[Page start]

On one hand with all the mental preparation beforehand, and because I hadn’t had a hard time having children before, it wasn’t as hard as I have heard miscarriage to be for some others. Still, I occasionally wonder what my child would have been like, and I look forward to meeting him/her in heaven someday.
Several different friends showered me with love at that time. I still hold close to my heart the couple that drove out of their way to bring me a bunch of flowers. It meant so much that someone cared to do the extra. Our immediate family nearby also did so much to help us out over that difficult time too.
Prayer for a Grieving Mother
If you know a mother who is grieving today, the first thing you can do for her is pray for her. Bring her to the Heavenly Father, as He knows best what she needs. Ask for wisdom on how you can support her in this time. Here is a short prayer to get started with.
Today I bring this mother with a broken heart to You. You understand her pain. Hold her in Your loving arms in this time of need. I pray Your Holy Spirit would comfort her. Be her source of strength, grace, and hope in this time. May the peace of God fill her grieving heart.
O Lord, Help me to be the friend I need to be in this time of sorrow. Put words in my mouth if I should say something, or take them away if I shouldn’t. In Jesus’ name, Amen
More Ways to Support a Grieving Friend
Weep with those who weep.
One of the most common Bible verses used for this topic of a grieving friend is Romans 12:15 where it says, “ Rejoice with them that do rejoice, and weep with them that weep.” Grieving people often just need someone to sit with them at this time.
We need to be careful not to be like Job’s friends who came and told him all kinds of things that he was doing wrong, according to them. Weep with your weeping friend, and trust God to do the rest. It’s okay if you don’t know any of the right words to say.
Jesus Christ also wept when Martha and Mary were going through the valley of the shadow of death, even though He knew their time of grief would soon be past when He would raise Lazarus from the dead.
The longer I live the more I understand that everyone has or is going through something hard. You might not know what it is exactly or how it affects them, but you can simply be kind. If you have a friend who is going through grief, be kind even if you don’t understand why it affects them so much.

[Page end]

Required actions
[a] In the piece on supporting a grieving friend, list the things that the prayer for a grieving mother asks God to be her source of.
[b] Write the next part of the piece on supporting a grieving friend, picking up after its last sentence.

[Data excerpt start]

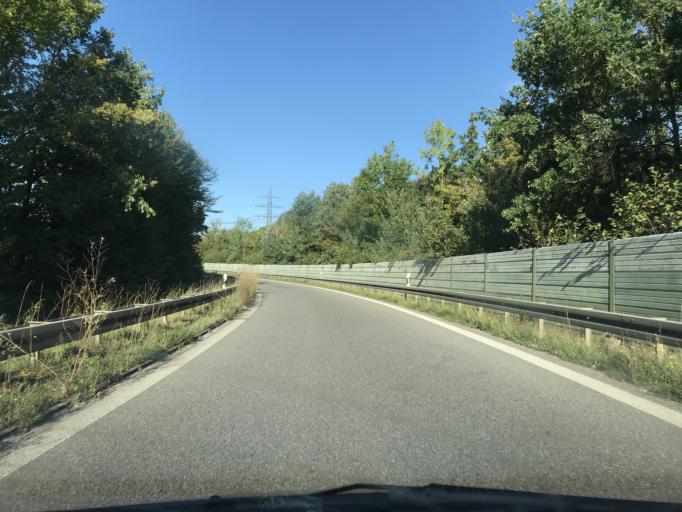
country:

[Data excerpt end]

Task-by-task results
[a] strength, grace, hope

[b]
Maybe it’s just me, but in any hard time, I sure appreciate not having to think of what meals to make for myself or my children. A meal dropped off means so much. Something like a hot soup can be so comforting. Find some simple way to bless your friend as she is grieving.
Bring flowers or a simple gift.
While no roses or gifts heal the heavy heart, sometimes a simple gesture can mean so much. As I mentioned, the flower bouquet that another mom brought me at the time of my miscarriage was so special, even if I am not the type of woman to want a lot of flowers.
Maybe even more it meant something that they went out of their way to bring it to me. Over the following days, I could look at the bouquet on my table and remember that I was not alone.
I remember years ago getting several white roses for Mother’s Day and leaving them with a simple note for my grieving friends. I remember how much it blest at least one of them.
You can also do this for wives and daughters who have lost their husbands or fathers, or someone who has lost a child. Or maybe someone has gone through the loss of a mother, and they just need some motherly love to help them to not give up. It’s the gesture that counts.
Send a message.
Some years after our miscarriage, those friends who brought me a bouquet went through a miscarriage themselves. I was too far away to take the mom anything, but I tried to let her know my support through messages.
When someone has reached out to me even with just a simple message saying, ” I care and I am praying” in any sort of hard times, it has meant so much.
Remember them in the future.
After a blow of some sort to someone else, our life goes on, but theirs might feel like it is not. The journey of grief can be long. Remember to reach out some months, or even years down the road. It is so special when someone remembers us years later on hard dates. It makes anyone feel not so alone in the world if you share a bit of love.
I haven’t gone through some of these hardest losses and don’t understand all the deep pain, but I know when the time comes, it will be a source of comfort to have someone care about how I am doing in times of loss.
How have others blessed you in a time of grief?
Save it for Later.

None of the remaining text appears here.